The insight derived from these insights is also equally powerful: The nature of “Small World Networks” gives most leverage to the most connected people, specifically the ones with the most “bridging capital”. To become powerful or simply build up their social capital then, each network must therefore try to increase the connectedness of their most connected people, or have at least a few really well connected (across heterogenous groups) people in their midst. Joi Ito turns out to be a good example of such a connector.

On the other hand, does this idea of the most connected people having the most social capital in todays world imply that the most connected “bad” people have become more dangerous today than they might have been in the absence of such networks – exacerbating the risk of “bad” groups being formed more easily today? Hopefully, the good groups are forming a lot faster and activating a lot more other people in the small world networks (as I think we have seen happen in Egypt, Syria and other places recently).
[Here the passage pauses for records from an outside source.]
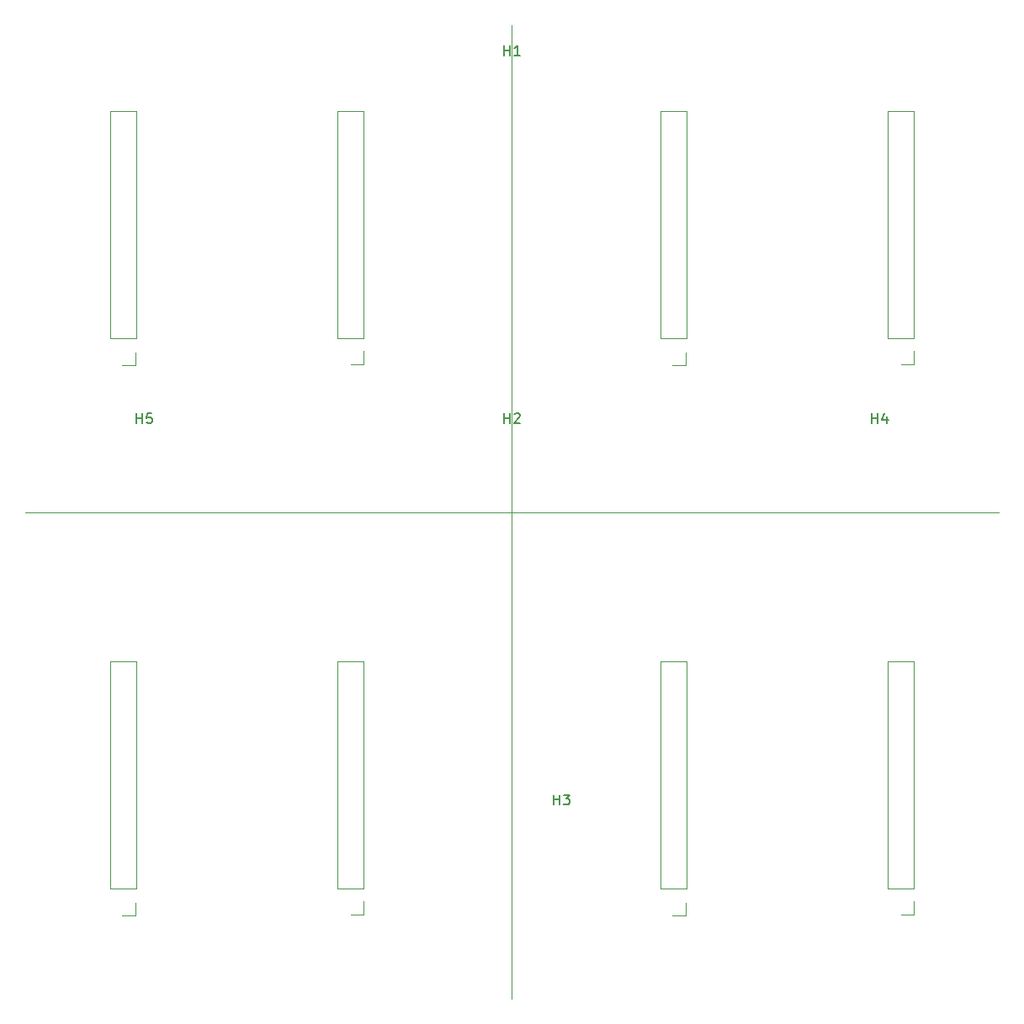
<source format=gbr>
%TF.GenerationSoftware,KiCad,Pcbnew,9.0.1-9.0.1-0~ubuntu24.04.1*%
%TF.CreationDate,2025-06-12T19:46:07-04:00*%
%TF.ProjectId,DarkQuest_SiPM_Motherboard,4461726b-5175-4657-9374-5f5369504d5f,11*%
%TF.SameCoordinates,Original*%
%TF.FileFunction,Legend,Top*%
%TF.FilePolarity,Positive*%
%FSLAX46Y46*%
G04 Gerber Fmt 4.6, Leading zero omitted, Abs format (unit mm)*
G04 Created by KiCad (PCBNEW 9.0.1-9.0.1-0~ubuntu24.04.1) date 2025-06-12 19:46:07*
%MOMM*%
%LPD*%
G01*
G04 APERTURE LIST*
%ADD10C,0.120000*%
%ADD11C,0.150000*%
G04 APERTURE END LIST*
D10*
X51000000Y-100000000D02*
X149000000Y-100000000D01*
X100000000Y-51000000D02*
X100000000Y-149000000D01*
D11*
X99238095Y-91054819D02*
X99238095Y-90054819D01*
X99238095Y-90531009D02*
X99809523Y-90531009D01*
X99809523Y-91054819D02*
X99809523Y-90054819D01*
X100238095Y-90150057D02*
X100285714Y-90102438D01*
X100285714Y-90102438D02*
X100380952Y-90054819D01*
X100380952Y-90054819D02*
X100619047Y-90054819D01*
X100619047Y-90054819D02*
X100714285Y-90102438D01*
X100714285Y-90102438D02*
X100761904Y-90150057D01*
X100761904Y-90150057D02*
X100809523Y-90245295D01*
X100809523Y-90245295D02*
X100809523Y-90340533D01*
X100809523Y-90340533D02*
X100761904Y-90483390D01*
X100761904Y-90483390D02*
X100190476Y-91054819D01*
X100190476Y-91054819D02*
X100809523Y-91054819D01*
X104238095Y-129454819D02*
X104238095Y-128454819D01*
X104238095Y-128931009D02*
X104809523Y-128931009D01*
X104809523Y-129454819D02*
X104809523Y-128454819D01*
X105190476Y-128454819D02*
X105809523Y-128454819D01*
X105809523Y-128454819D02*
X105476190Y-128835771D01*
X105476190Y-128835771D02*
X105619047Y-128835771D01*
X105619047Y-128835771D02*
X105714285Y-128883390D01*
X105714285Y-128883390D02*
X105761904Y-128931009D01*
X105761904Y-128931009D02*
X105809523Y-129026247D01*
X105809523Y-129026247D02*
X105809523Y-129264342D01*
X105809523Y-129264342D02*
X105761904Y-129359580D01*
X105761904Y-129359580D02*
X105714285Y-129407200D01*
X105714285Y-129407200D02*
X105619047Y-129454819D01*
X105619047Y-129454819D02*
X105333333Y-129454819D01*
X105333333Y-129454819D02*
X105238095Y-129407200D01*
X105238095Y-129407200D02*
X105190476Y-129359580D01*
X136238095Y-91054819D02*
X136238095Y-90054819D01*
X136238095Y-90531009D02*
X136809523Y-90531009D01*
X136809523Y-91054819D02*
X136809523Y-90054819D01*
X137714285Y-90388152D02*
X137714285Y-91054819D01*
X137476190Y-90007200D02*
X137238095Y-90721485D01*
X137238095Y-90721485D02*
X137857142Y-90721485D01*
X62238095Y-91054819D02*
X62238095Y-90054819D01*
X62238095Y-90531009D02*
X62809523Y-90531009D01*
X62809523Y-91054819D02*
X62809523Y-90054819D01*
X63761904Y-90054819D02*
X63285714Y-90054819D01*
X63285714Y-90054819D02*
X63238095Y-90531009D01*
X63238095Y-90531009D02*
X63285714Y-90483390D01*
X63285714Y-90483390D02*
X63380952Y-90435771D01*
X63380952Y-90435771D02*
X63619047Y-90435771D01*
X63619047Y-90435771D02*
X63714285Y-90483390D01*
X63714285Y-90483390D02*
X63761904Y-90531009D01*
X63761904Y-90531009D02*
X63809523Y-90626247D01*
X63809523Y-90626247D02*
X63809523Y-90864342D01*
X63809523Y-90864342D02*
X63761904Y-90959580D01*
X63761904Y-90959580D02*
X63714285Y-91007200D01*
X63714285Y-91007200D02*
X63619047Y-91054819D01*
X63619047Y-91054819D02*
X63380952Y-91054819D01*
X63380952Y-91054819D02*
X63285714Y-91007200D01*
X63285714Y-91007200D02*
X63238095Y-90959580D01*
X99238095Y-54054819D02*
X99238095Y-53054819D01*
X99238095Y-53531009D02*
X99809523Y-53531009D01*
X99809523Y-54054819D02*
X99809523Y-53054819D01*
X100809523Y-54054819D02*
X100238095Y-54054819D01*
X100523809Y-54054819D02*
X100523809Y-53054819D01*
X100523809Y-53054819D02*
X100428571Y-53197676D01*
X100428571Y-53197676D02*
X100333333Y-53292914D01*
X100333333Y-53292914D02*
X100238095Y-53340533D01*
D10*
%TO.C,J3*%
X59584000Y-137922000D02*
X59584000Y-115002000D01*
X62091600Y-139293600D02*
X62091600Y-140623600D01*
X62091600Y-140623600D02*
X60761600Y-140623600D01*
X62244000Y-115002000D02*
X59584000Y-115002000D01*
X62244000Y-137922000D02*
X59584000Y-137922000D01*
X62244000Y-137922000D02*
X62244000Y-115002000D01*
X82444000Y-137922000D02*
X82444000Y-115002000D01*
X85104000Y-115002000D02*
X82444000Y-115002000D01*
X85104000Y-137922000D02*
X82444000Y-137922000D01*
X85104000Y-137922000D02*
X85104000Y-115002000D01*
X85104000Y-139192000D02*
X85104000Y-140522000D01*
X85104000Y-140522000D02*
X83774000Y-140522000D01*
%TO.C,J2*%
X114956000Y-137922000D02*
X114956000Y-115002000D01*
X117463600Y-139293600D02*
X117463600Y-140623600D01*
X117463600Y-140623600D02*
X116133600Y-140623600D01*
X117616000Y-115002000D02*
X114956000Y-115002000D01*
X117616000Y-137922000D02*
X114956000Y-137922000D01*
X117616000Y-137922000D02*
X117616000Y-115002000D01*
X137816000Y-137922000D02*
X137816000Y-115002000D01*
X140476000Y-115002000D02*
X137816000Y-115002000D01*
X140476000Y-137922000D02*
X137816000Y-137922000D01*
X140476000Y-137922000D02*
X140476000Y-115002000D01*
X140476000Y-139192000D02*
X140476000Y-140522000D01*
X140476000Y-140522000D02*
X139146000Y-140522000D01*
%TO.C,J4*%
X114956000Y-82550000D02*
X114956000Y-59630000D01*
X117463600Y-83921600D02*
X117463600Y-85251600D01*
X117463600Y-85251600D02*
X116133600Y-85251600D01*
X117616000Y-59630000D02*
X114956000Y-59630000D01*
X117616000Y-82550000D02*
X114956000Y-82550000D01*
X117616000Y-82550000D02*
X117616000Y-59630000D01*
X137816000Y-82550000D02*
X137816000Y-59630000D01*
X140476000Y-59630000D02*
X137816000Y-59630000D01*
X140476000Y-82550000D02*
X137816000Y-82550000D01*
X140476000Y-82550000D02*
X140476000Y-59630000D01*
X140476000Y-83820000D02*
X140476000Y-85150000D01*
X140476000Y-85150000D02*
X139146000Y-85150000D01*
%TO.C,J5*%
X59584000Y-82550000D02*
X59584000Y-59630000D01*
X62091600Y-83921600D02*
X62091600Y-85251600D01*
X62091600Y-85251600D02*
X60761600Y-85251600D01*
X62244000Y-59630000D02*
X59584000Y-59630000D01*
X62244000Y-82550000D02*
X59584000Y-82550000D01*
X62244000Y-82550000D02*
X62244000Y-59630000D01*
X82444000Y-82550000D02*
X82444000Y-59630000D01*
X85104000Y-59630000D02*
X82444000Y-59630000D01*
X85104000Y-82550000D02*
X82444000Y-82550000D01*
X85104000Y-82550000D02*
X85104000Y-59630000D01*
X85104000Y-83820000D02*
X85104000Y-85150000D01*
X85104000Y-85150000D02*
X83774000Y-85150000D01*
%TD*%
M02*

</source>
An interesting thought: Maybe bridging capital is easier built online (relatively speaking) than bonding capital. At least the effectiveness of bonding capital, built through in person interactions, is likely to be higher. Bridging capital is much more easily facilitated by social networks, and the “Small world networks” that Shirky talks about. (Caveat: the interactions on the internet, for some people, are much better than in-person interactions, so this thought might not hold true for everyone, or all types of people. )

Looking at my own interactions, I believe that I have been much better at developing ‘bridging capital’ as I have worked in organisations as diverse as McKinsey & Company, Goldman Sachs, The Carnegie Endowment for International Peace, and the Government of India; studied in universities as varied and spread out as Haverford College, Harvard University, Beijing Foreign Studies University, LSE, and Wharton (not to mention high schools in Delhi and Singapore). These opportunities have exposed me to (and made me part of) heterogenous groups, which I imagine have built up my ability to be a connector, a bridger (is that a word?). I have seen it play out a bit as I have friends from China who end up meeting my friends in Singapore, or former colleagues from McKinsey who I end up bumping into on HBS’ campus (yes, that last example was meant to be ironic). But I guess that also means I need to work harder at my ability to build bonding capital within my immediate sub-networks?